ImportantThe GPU memory of multiple instances is not strictly isolated. To prevent out-of-memory (OOM) errors, make sure that the GPU memory used by each instance does not exceed the requested amount.
gpu_core_percentage
The ratio of the computing power required per GPU by each instance. The value is an integer between 1 and 100. Unit: percentage. For example, if you set the parameter to 10, the system uses 10% computing power of each GPU.
This facilitates flexible scheduling of computing power and allows multiple instances to share a single GPU. If you configure this parameter, you must also configure the gpu_memory parameter. Otherwise, this parameter does not take effect.
resource
The ID of the existing dedicated resource group. For more information about how to view the ID of a dedicated resource group, see Manage dedicated resource groups.
Run the following command in the directory in which the JSON file is located to create the service: For more information, see Run commands to use the EASCMD client.
eascmdwin64.exe create <service.json>
Replace
<service.json>
with the name of the JSON file that you created.
Configure GPU sharing when you update a service
If you did not enable the GPU sharing feature when you deploy a service by using dedicated resource groups, you can enable GPU sharing by updating the service configuration.
Update the service in the console
On the Elastic Algorithm Service (EAS) page, find the service that you want to update and click Update Service in the Actions column.
In the Resource Deployment section of the Update Service page, configure the Resource Type, GPU Sharing, and Deployment parameters. For more information, see the "Use the console" section of this topic.
After you configure the parameters, click Deploy.

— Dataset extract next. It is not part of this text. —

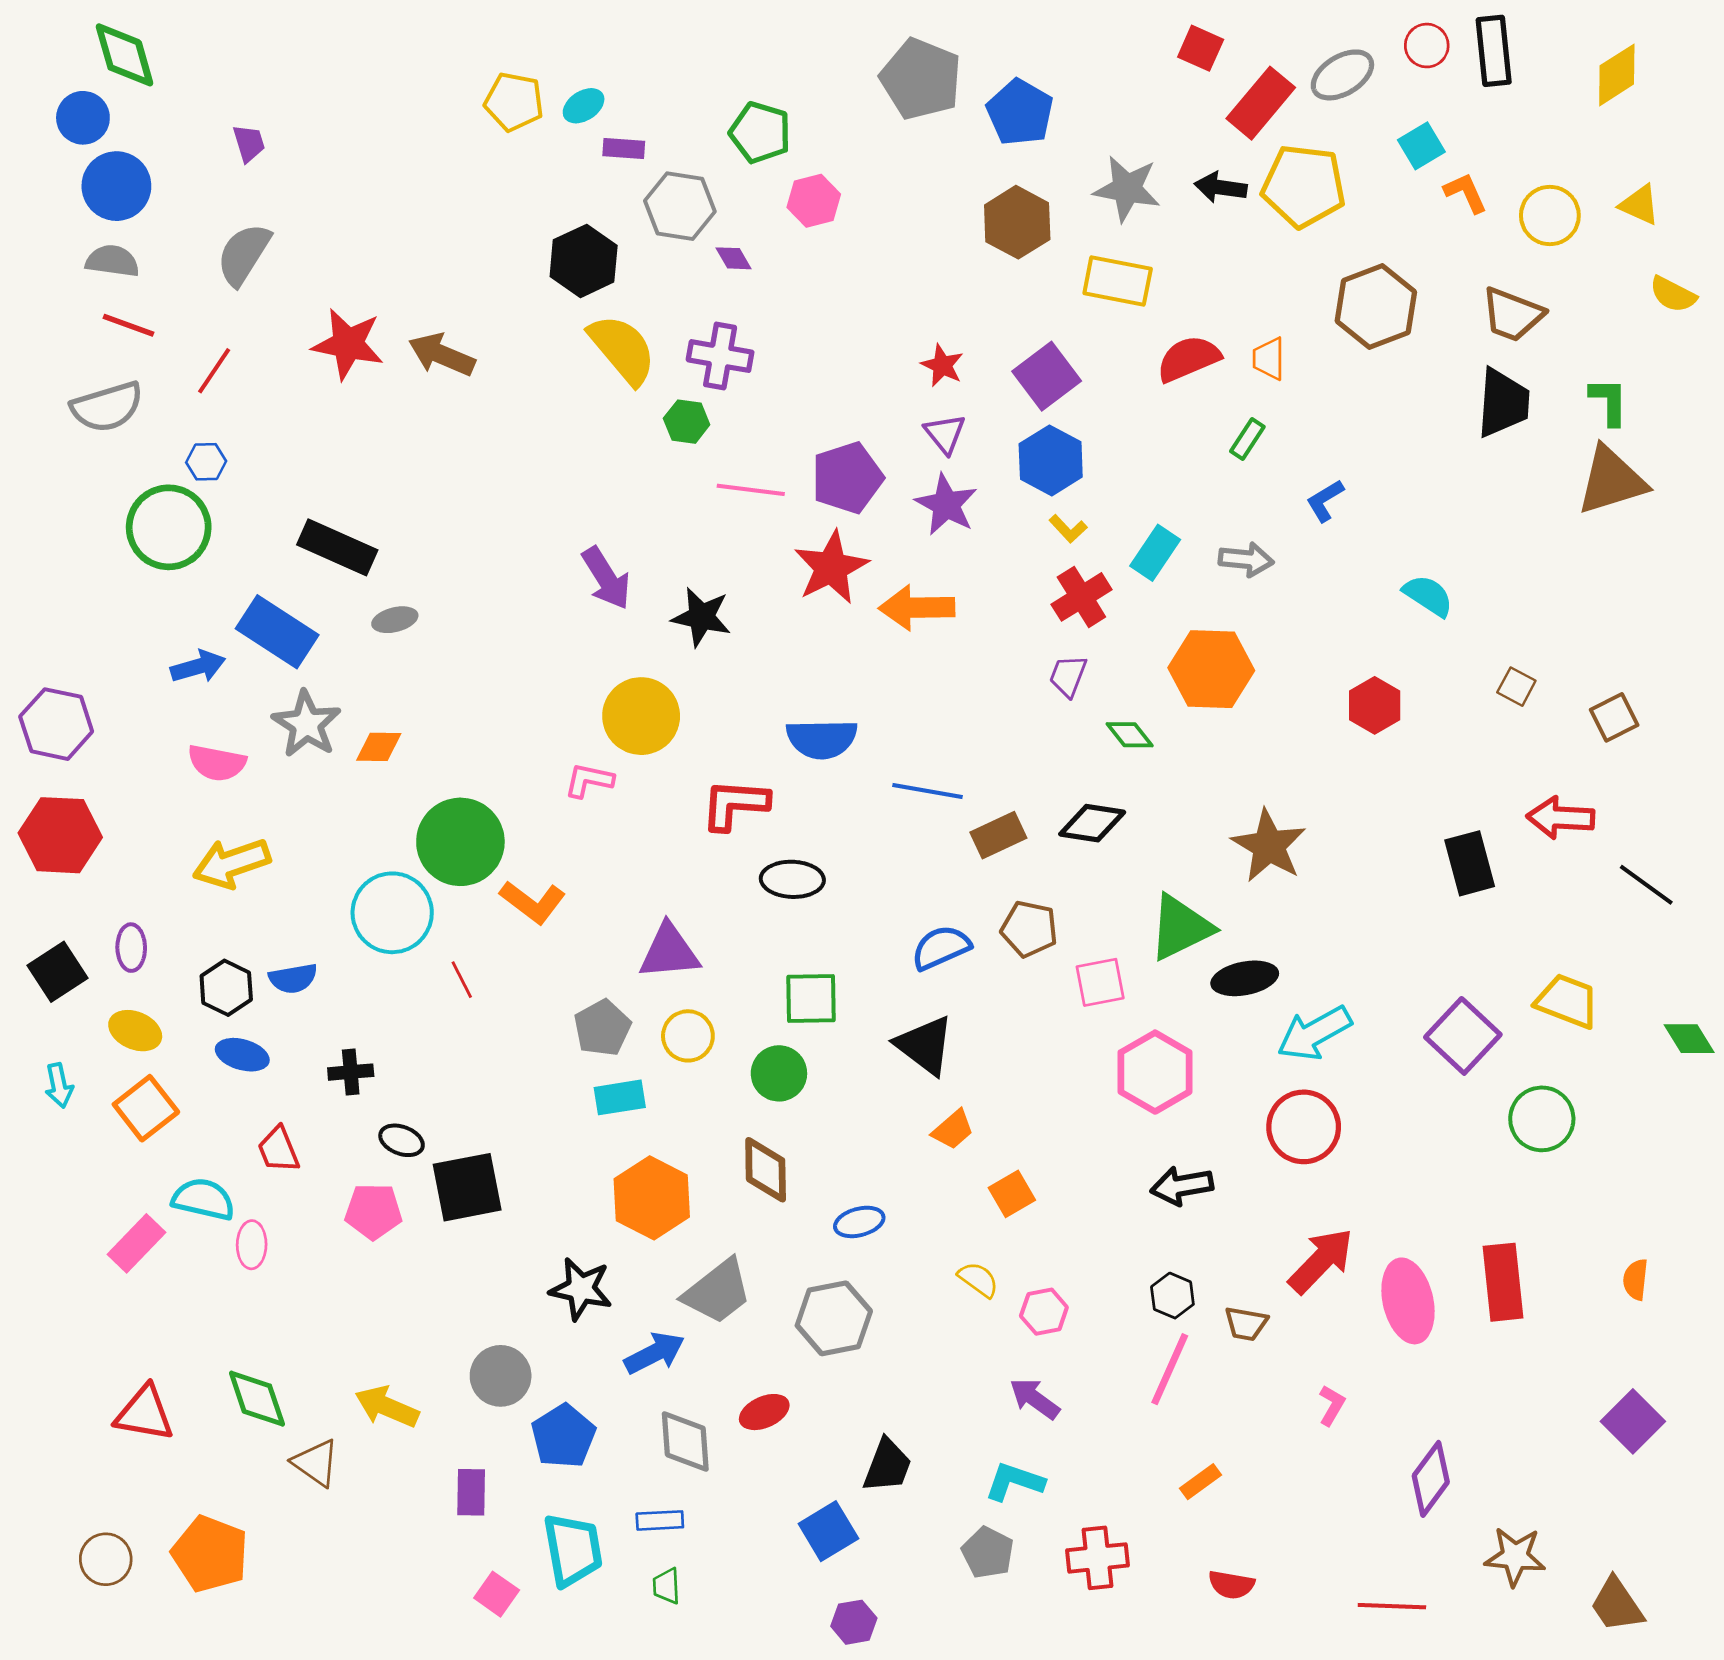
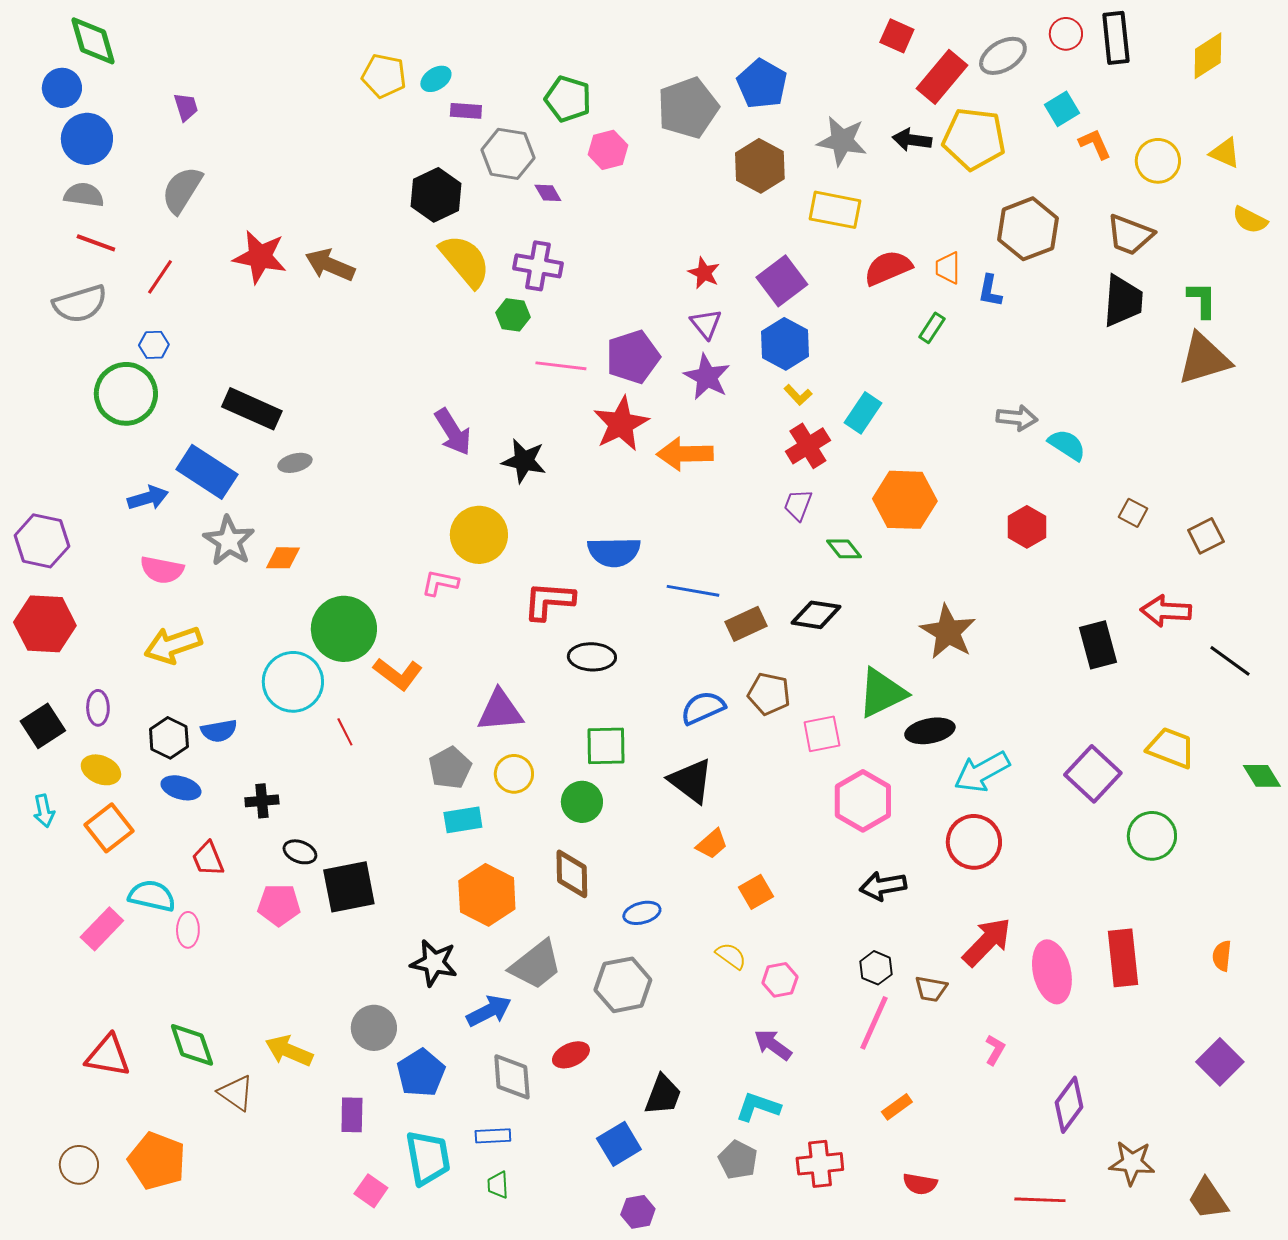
gray pentagon: (921, 79) -> (688, 108), moved, turned 30
blue L-shape: (1325, 501) -> (990, 291), moved, turned -48
gray arrow: (1246, 559) -> (1017, 418), moved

Update the service by using the on-premises client
Download the EASCMD client and complete identity authentication. In this example, Windows 64 is used.
Create a file named
instances.json
in the directory in which the client is located. Sample content of the file:"metadata": { "gpu_memory": 2, "gpu_core_percentage": 5 }
For more information about the parameters in the preceding code, see the "Use an on-premises client" section of this topic.
Open the terminal tool. In the directory in which the JSON file is located, run the following command to enable GPU sharing for the EAS service:
eascmdwin64.exe modify <service_name> -s <instances.json>
Replace
<service_name>
with the name of the EAS service and<instances.json>
with the name of the JSON file that you create.